TEXT SHOWN:

──────────

On emerging-world corporate “tigers,” the profitability of innovations, and other topics of interest.

(originally published by Booz & Company)

Revenge of the Domestic Tigers
Paul Bracken (paul.bracken@yale.edu), “Big Business and the Golden Straitjacket.” Click here.

Photograph by Corbis
Forget Wal-Mart conquering the world; the future may belong to companies such as Petrobras (Brazil), Lukoil (Russia), Wipro (India), Haier (China), and Cemex (Mexico). “The rise of big business in Russia, China, India, Brazil, Mexico, and other emerging market nations is one of the most important yet overlooked basic trends taking place in the world today,” writes Paul Bracken, professor of management and political science at Yale School of Management.

Foreign multinationals have had big business mostly to themselves in these countries for more than a decade. Many developing countries depended on foreign companies to supply the job training, technology, and know-how they lacked. In return, foreign multinationals often used their leverage to force concessions from national governments. Globalization and the requirements of a market economy thus tended to reduce the power of national governments, as policy options were often defined to favor the interests of large global companies. This has been called the Golden Straitjacket.

But, says Professor Bracken, all that is about to change. The government leaders of emergent nations with large domestic markets are beginning to rethink the wisdom of surrendering their home markets. And in the next few years, he says, the growing power of domestic companies in these countries will create a new kind of emerging-world “tiger,” turning up the heat on the foreign multinationals, and allowing emergent nations — their governments and their companies — to break out of the straitjacket.

For example, one reason for China’s decision to develop its own car industry was to limit the undue influence that foreign multinationals had over the growth of the Chinese economy. Foreign car companies could choose to hold back on technology transfer or to pull back their investments in China; the nation’s prospects could then suffer. But the presence of a large Chinese car company targeting the same market makes those choices risky strategies for multinational firms.

As the influence of multinationals wanes, homegrown corporations will, to a degree, pick up the slack and extend their clout over government policy, especially in the area of competition and business regulations. India is a good illustration of how that is changing. Until a strong private sector emerged in the 1990s, bureaucracy and central planning prevented Indian companies from becoming efficient. But today, large corporations (such as the outsourcing giant Wipro) increasingly shape economic policy, often by successfully lobbying for limits on regulations.

These changes mean that foreign multinationals will have to find new ways of operating in these countries. In the future, Professor Bracken says, it will be much harder for them to go it alone, to deal directly with national governments, or to stitch together a network of small and compliant partner companies. Instead, he says, Western multinationals will have to work with and through homegrown companies to get access to these giant markets.

──────────

INSTRUCTIONS TO FOLLOW:
How would this sentence from the article on emerging-world corporate tigers read in Spanish: "Foreign multinationals have had big business mostly to themselves in these countries for more than a decade."

INFORMATION PROVIDED:
──────────

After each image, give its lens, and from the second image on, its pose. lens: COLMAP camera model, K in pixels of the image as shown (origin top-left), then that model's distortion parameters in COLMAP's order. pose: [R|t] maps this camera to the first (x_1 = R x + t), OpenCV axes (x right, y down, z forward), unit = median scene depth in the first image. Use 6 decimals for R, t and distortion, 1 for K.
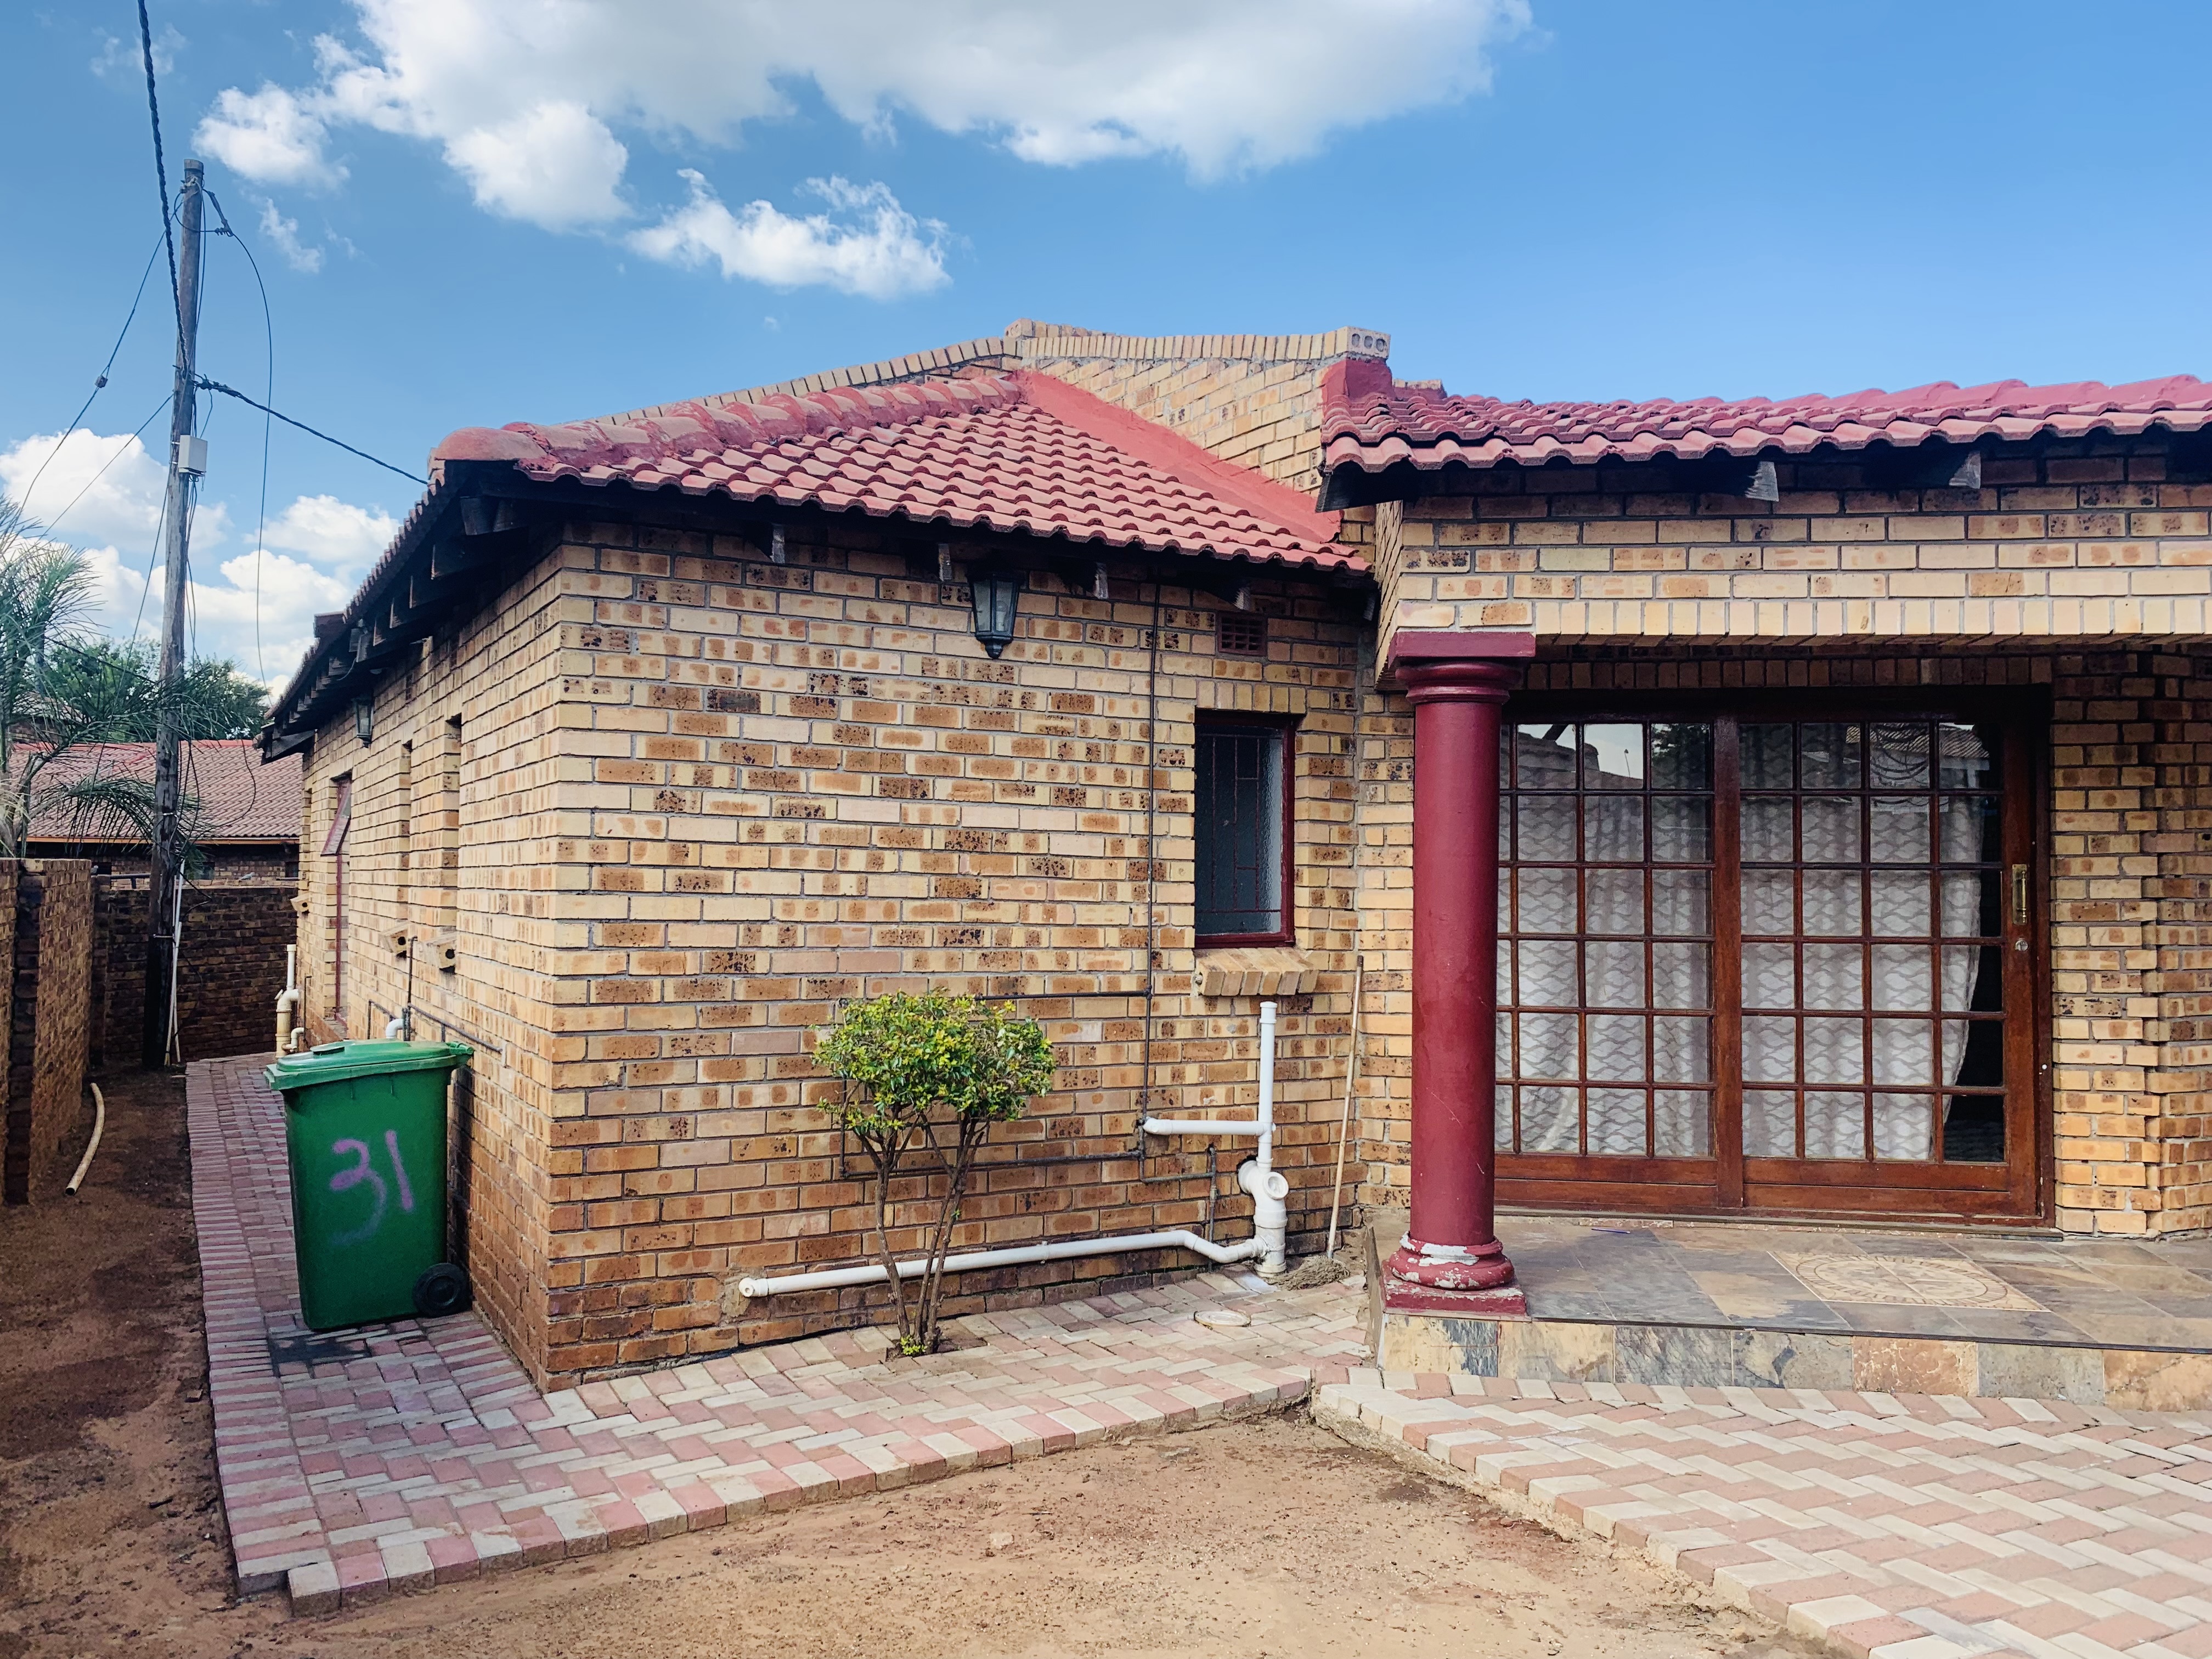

──────────

OUTPUT OF THE EXERCISE:
Las multinacionales extranjeras han tenido los grandes negocios prácticamente para sí mismas en estos países durante más de una década.